A leitura de Lobaczewski ajuda a compreender o fenômeno. Regimes constituídos por elites mentalmente corrompidas precisam de adversários permanentes para manter coesão interna. A repressão teatral – intimações hospitalares, buscas cinematográficas, vigilância clandestina, prisões desproporcionais, tortura e exibicionismo penal – não exprime autoridade, mas medo. Quando um sistema inteiro precisa reencenar diariamente a própria força, é porque teme que sua legitimidade exista apenas enquanto houver um bode expiatório disponível.
Tudo aquilo que a persona togada não admite em si – autoritarismo, ódio, inadequação e desejo de vingança – é projetado sobre o ex-presidente, convertido em “inimigo da democracia” por uma necessidade psicopolítica
O trágico é que toda a sociedade paga o preço desse processo. Quando magistrados começam a acreditar que são encarnações vivas da Constituição; quando o Estado assume o papel de tutor moral; quando o direito deixa de limitar o poder e passa a funcionar como instrumento de purificação política – então a sombra coletiva cresce a ponto de tudo devorar.
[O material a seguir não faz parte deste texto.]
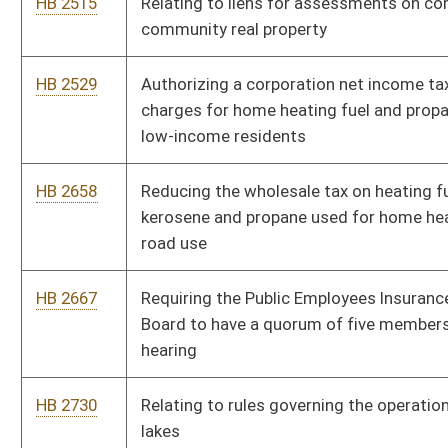
HB 3035
Preventing teachers from being assigned additional
responsibilities during planning period
HB 3072
Creating a hunting permit to safely accommodate visually
impaired hunters
HB 3097
Removing the armed conflict requirement before state
employees may receive credit for time served in the Armed
Forces
HB 3183
Creating the Tourist-Oriented Directional Signs Program
HB 3234
Requiring the Secretary of State to notify every corporation,
limited partnership, limited liability company and foreign
limited liability company registered to do business of their
duty to pay an annual report fee
HB 4031
Requiring kindergarten programs be provided for children who
have attained the age of five prior to the August 1 school year
HB 4032
Providing immunity from civil liability hospital volunteers who
in good faith render emergency care at a hospital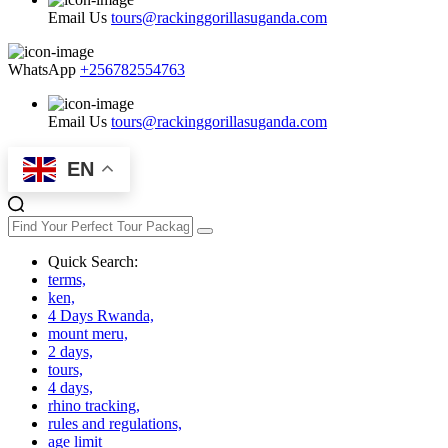
Email Us
tours@rackinggorillasuganda.com
WhatsApp
+256782554763
Email Us
tours@rackinggorillasuganda.com
EN
Quick Search:
terms,
ken,
4 Days Rwanda,
mount meru,
2 days,
tours,
4 days,
rhino tracking,
rules and regulations,
age limit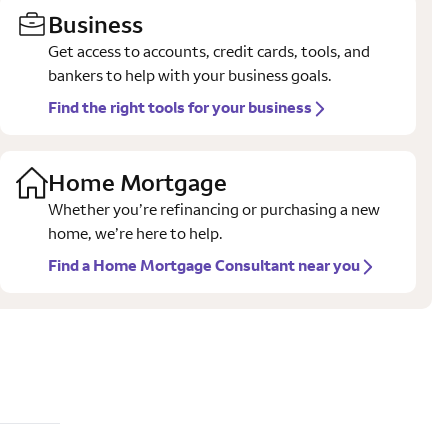
Business
Get access to accounts, credit cards, tools, and
bankers to help with your business goals.
Find the right tools for your business
Home Mortgage
Whether you’re refinancing or purchasing a new
home, we’re here to help.
Find a Home Mortgage Consultant near you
Já não há instituição que escape ao destino de se tornar um mero petisco para saciar a fome metafísica do Leviatã no divã.
Stalin não se libertou de sua sombra ao assassinar Trotski; apenas eternizou sua miséria interior na história, deixando um rastro conhecido de destruição e infâmia. Da mesma forma, transformar Bolsonaro em inimigo metafísico diz menos sobre ele do que sobre o regime que necessita fabricá-lo para manter sua ilusão de pureza.
Nenhuma sombra desaparece com a destruição do objeto sobre o qual se projeta. Quando o perseguidor confunde sua psicopatologia com a razão de Estado, a tragédia social deixa de ser possibilidade e se torna fato consumado.